# Data for processing
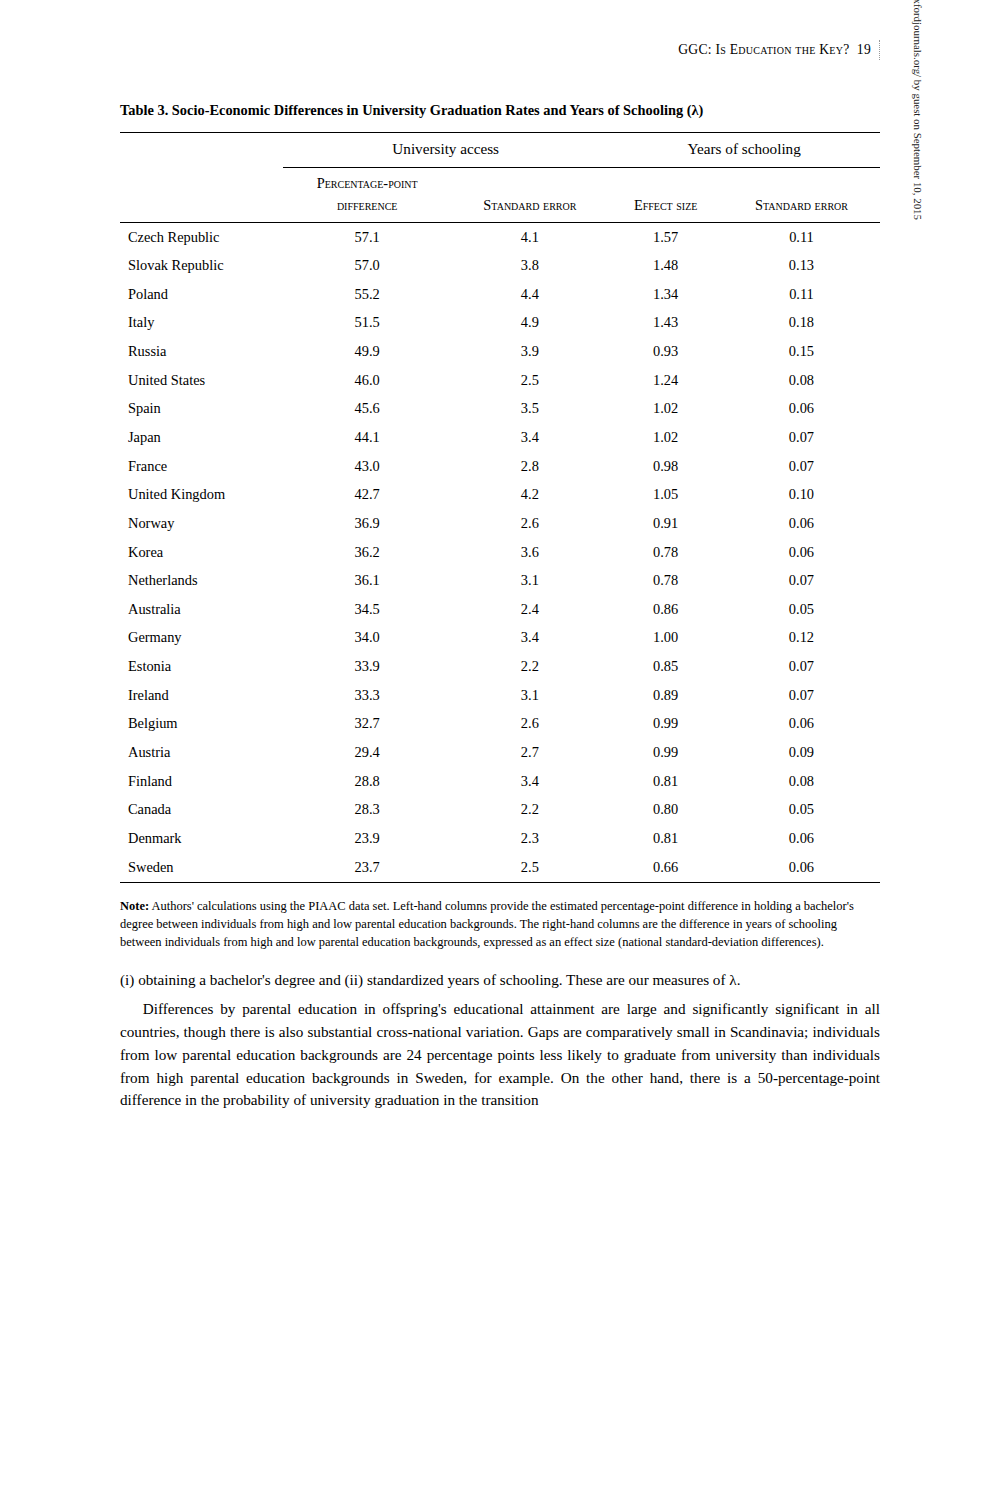GGC: Is Education the Key? 19
Downloaded from http://sf.oxfordjournals.org/ by guest on September 10, 2015
Table 3. Socio-Economic Differences in University Graduation Rates and Years of Schooling (λ)
| | University access | Years of schooling |
| --- | --- | --- |
| | Percentage-point difference | Standard error | Effect size | Standard error |
| Czech Republic | 57.1 | 4.1 | 1.57 | 0.11 |
| Slovak Republic | 57.0 | 3.8 | 1.48 | 0.13 |
| Poland | 55.2 | 4.4 | 1.34 | 0.11 |
| Italy | 51.5 | 4.9 | 1.43 | 0.18 |
| Russia | 49.9 | 3.9 | 0.93 | 0.15 |
| United States | 46.0 | 2.5 | 1.24 | 0.08 |
| Spain | 45.6 | 3.5 | 1.02 | 0.06 |
| Japan | 44.1 | 3.4 | 1.02 | 0.07 |
| France | 43.0 | 2.8 | 0.98 | 0.07 |
| United Kingdom | 42.7 | 4.2 | 1.05 | 0.10 |
| Norway | 36.9 | 2.6 | 0.91 | 0.06 |
| Korea | 36.2 | 3.6 | 0.78 | 0.06 |
| Netherlands | 36.1 | 3.1 | 0.78 | 0.07 |
| Australia | 34.5 | 2.4 | 0.86 | 0.05 |
| Germany | 34.0 | 3.4 | 1.00 | 0.12 |
| Estonia | 33.9 | 2.2 | 0.85 | 0.07 |
| Ireland | 33.3 | 3.1 | 0.89 | 0.07 |
| Belgium | 32.7 | 2.6 | 0.99 | 0.06 |
| Austria | 29.4 | 2.7 | 0.99 | 0.09 |
| Finland | 28.8 | 3.4 | 0.81 | 0.08 |
| Canada | 28.3 | 2.2 | 0.80 | 0.05 |
| Denmark | 23.9 | 2.3 | 0.81 | 0.06 |
| Sweden | 23.7 | 2.5 | 0.66 | 0.06 |
Note: Authors' calculations using the PIAAC data set. Left-hand columns provide the estimated percentage-point difference in holding a bachelor's degree between individuals from high and low parental education backgrounds. The right-hand columns are the difference in years of schooling between individuals from high and low parental education backgrounds, expressed as an effect size (national standard-deviation differences).
(i) obtaining a bachelor's degree and (ii) standardized years of schooling. These are our measures of λ.
Differences by parental education in offspring's educational attainment are large and significantly significant in all countries, though there is also substantial cross-national variation. Gaps are comparatively small in Scandinavia; individuals from low parental education backgrounds are 24 percentage points less likely to graduate from university than individuals from high parental education backgrounds in Sweden, for example. On the other hand, there is a 50-percentage-point difference in the probability of university graduation in the transition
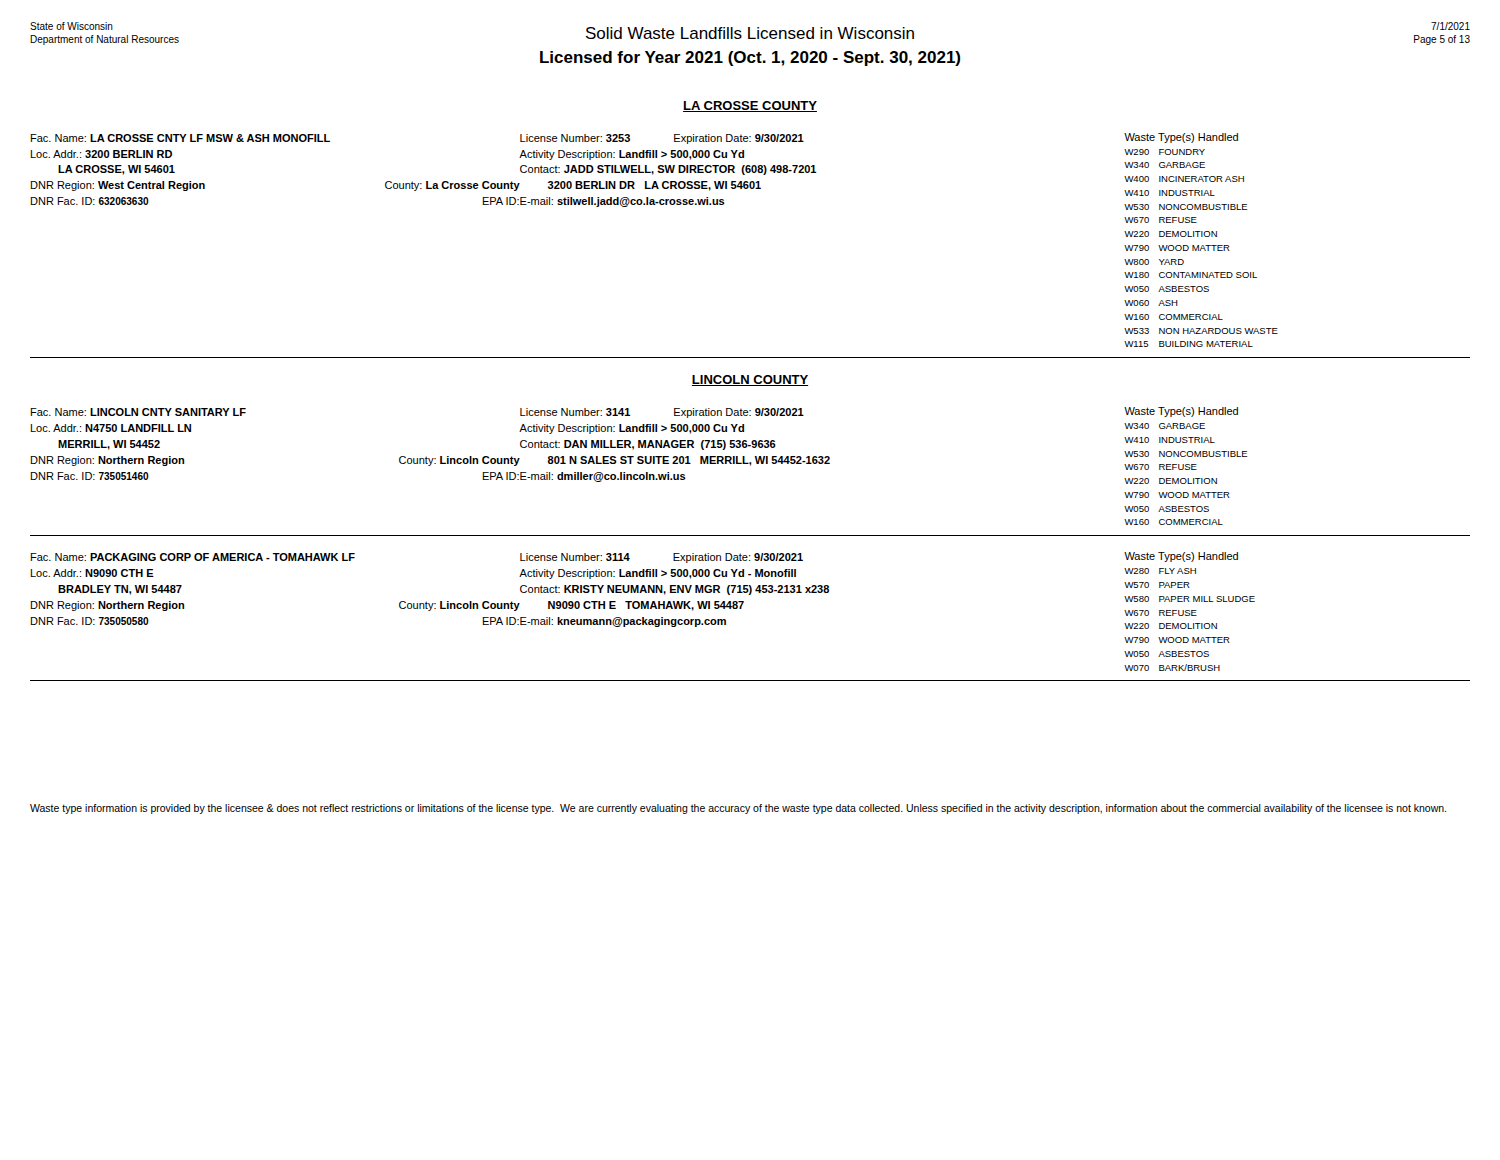State of Wisconsin
Department of Natural Resources
7/1/2021
Page 5 of 13
Solid Waste Landfills Licensed in Wisconsin
Licensed for Year 2021 (Oct. 1, 2020 - Sept. 30, 2021)
LA CROSSE COUNTY
| Fac. Name: LA CROSSE CNTY LF MSW & ASH MONOFILL Loc. Addr.: 3200 BERLIN RD LA CROSSE, WI 54601 DNR Region: West Central Region County: La Crosse County DNR Fac. ID: 632063630 EPA ID: | License Number: 3253 Expiration Date: 9/30/2021 Activity Description: Landfill > 500,000 Cu Yd Contact: JADD STILWELL, SW DIRECTOR (608) 498-7201 3200 BERLIN DR LA CROSSE, WI 54601 E-mail: stilwell.jadd@co.la-crosse.wi.us | Waste Type(s) Handled W290 FOUNDRY W340 GARBAGE W400 INCINERATOR ASH W410 INDUSTRIAL W530 NONCOMBUSTIBLE W670 REFUSE W220 DEMOLITION W790 WOOD MATTER W800 YARD W180 CONTAMINATED SOIL W050 ASBESTOS W060 ASH W160 COMMERCIAL W533 NON HAZARDOUS WASTE W115 BUILDING MATERIAL |
LINCOLN COUNTY
| Fac. Name: LINCOLN CNTY SANITARY LF Loc. Addr.: N4750 LANDFILL LN MERRILL, WI 54452 DNR Region: Northern Region County: Lincoln County DNR Fac. ID: 735051460 EPA ID: | License Number: 3141 Expiration Date: 9/30/2021 Activity Description: Landfill > 500,000 Cu Yd Contact: DAN MILLER, MANAGER (715) 536-9636 801 N SALES ST SUITE 201 MERRILL, WI 54452-1632 E-mail: dmiller@co.lincoln.wi.us | Waste Type(s) Handled W340 GARBAGE W410 INDUSTRIAL W530 NONCOMBUSTIBLE W670 REFUSE W220 DEMOLITION W790 WOOD MATTER W050 ASBESTOS W160 COMMERCIAL |
| Fac. Name: PACKAGING CORP OF AMERICA - TOMAHAWK LF Loc. Addr.: N9090 CTH E BRADLEY TN, WI 54487 DNR Region: Northern Region County: Lincoln County DNR Fac. ID: 735050580 EPA ID: | License Number: 3114 Expiration Date: 9/30/2021 Activity Description: Landfill > 500,000 Cu Yd - Monofill Contact: KRISTY NEUMANN, ENV MGR (715) 453-2131 x238 N9090 CTH E TOMAHAWK, WI 54487 E-mail: kneumann@packagingcorp.com | Waste Type(s) Handled W280 FLY ASH W570 PAPER W580 PAPER MILL SLUDGE W670 REFUSE W220 DEMOLITION W790 WOOD MATTER W050 ASBESTOS W070 BARK/BRUSH |
Waste type information is provided by the licensee & does not reflect restrictions or limitations of the license type. We are currently evaluating the accuracy of the waste type data collected. Unless specified in the activity description, information about the commercial availability of the licensee is not known.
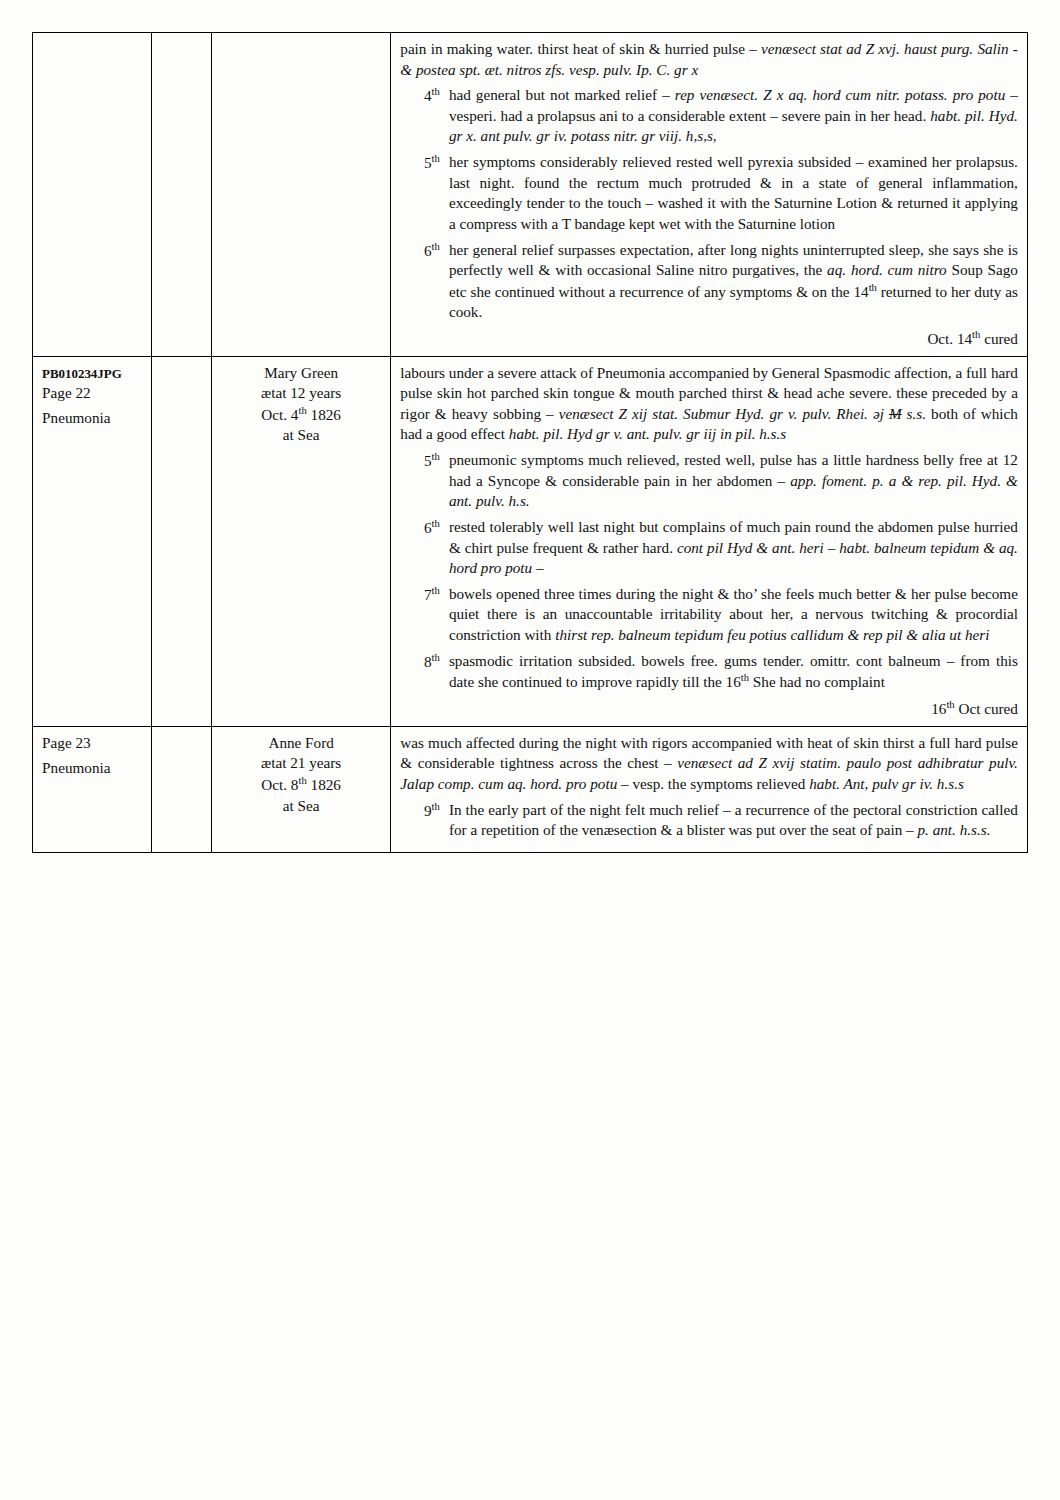| | | | pain in making water. thirst heat of skin & hurried pulse – venæsect stat ad Z xvj. haust purg. Salin - & postea spt. æt. nitros zfs. vesp. pulv. Ip. C. gr x 4 th had general but not marked relief – rep venæsect. Z x aq. hord cum nitr. potass. pro potu – vesperi. had a prolapsus ani to a considerable extent – severe pain in her head. habt. pil. Hyd. gr x. ant pulv. gr iv. potass nitr. gr viij. h,s,s, 5 th her symptoms considerably relieved rested well pyrexia subsided – examined her prolapsus. last night. found the rectum much protruded & in a state of general inflammation, exceedingly tender to the touch – washed it with the Saturnine Lotion & returned it applying a compress with a T bandage kept wet with the Saturnine lotion 6 th her general relief surpasses expectation, after long nights uninterrupted sleep, she says she is perfectly well & with occasional Saline nitro purgatives, the aq. hord. cum nitro Soup Sago etc she continued without a recurrence of any symptoms & on the 14 th returned to her duty as cook. Oct. 14 th cured |
| PB010234JPG Page 22 Pneumonia | | Mary Green ætat 12 years Oct. 4 th 1826 at Sea | labours under a severe attack of Pneumonia accompanied by General Spasmodic affection, a full hard pulse skin hot parched skin tongue & mouth parched thirst & head ache severe. these preceded by a rigor & heavy sobbing – venæsect Z xij stat. Submur Hyd. gr v. pulv. Rhei. әj M s.s. both of which had a good effect habt. pil. Hyd gr v. ant. pulv. gr iij in pil. h.s.s 5 th pneumonic symptoms much relieved, rested well, pulse has a little hardness belly free at 12 had a Syncope & considerable pain in her abdomen – app. foment. p. a & rep. pil. Hyd. & ant. pulv. h.s. 6 th rested tolerably well last night but complains of much pain round the abdomen pulse hurried & chirt pulse frequent & rather hard. cont pil Hyd & ant. heri – habt. balneum tepidum & aq. hord pro potu – 7 th bowels opened three times during the night & tho’ she feels much better & her pulse become quiet there is an unaccountable irritability about her, a nervous twitching & procordial constriction with thirst rep. balneum tepidum feu potius callidum & rep pil & alia ut heri 8 th spasmodic irritation subsided. bowels free. gums tender. omittr. cont balneum – from this date she continued to improve rapidly till the 16 th She had no complaint 16 th Oct cured |
| Page 23 Pneumonia | | Anne Ford ætat 21 years Oct. 8 th 1826 at Sea | was much affected during the night with rigors accompanied with heat of skin thirst a full hard pulse & considerable tightness across the chest – venæsect ad Z xvij statim. paulo post adhibratur pulv. Jalap comp. cum aq. hord. pro potu – vesp. the symptoms relieved habt. Ant, pulv gr iv. h.s.s 9 th In the early part of the night felt much relief – a recurrence of the pectoral constriction called for a repetition of the venæsection & a blister was put over the seat of pain – p. ant. h.s.s. |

# What you need to do
Could you set down, exactly as written, every line from the start of the records above through the line containing "1.02 | 0.07 |", leaving the pictures out?

# Answer to this exercise
GGC: Is Education the Key? 19
Downloaded from http://sf.oxfordjournals.org/ by guest on September 10, 2015
Table 3. Socio-Economic Differences in University Graduation Rates and Years of Schooling (λ)
| | University access | Years of schooling |
| --- | --- | --- |
| | Percentage-point difference | Standard error | Effect size | Standard error |
| Czech Republic | 57.1 | 4.1 | 1.57 | 0.11 |
| Slovak Republic | 57.0 | 3.8 | 1.48 | 0.13 |
| Poland | 55.2 | 4.4 | 1.34 | 0.11 |
| Italy | 51.5 | 4.9 | 1.43 | 0.18 |
| Russia | 49.9 | 3.9 | 0.93 | 0.15 |
| United States | 46.0 | 2.5 | 1.24 | 0.08 |
| Spain | 45.6 | 3.5 | 1.02 | 0.06 |
| Japan | 44.1 | 3.4 | 1.02 | 0.07 |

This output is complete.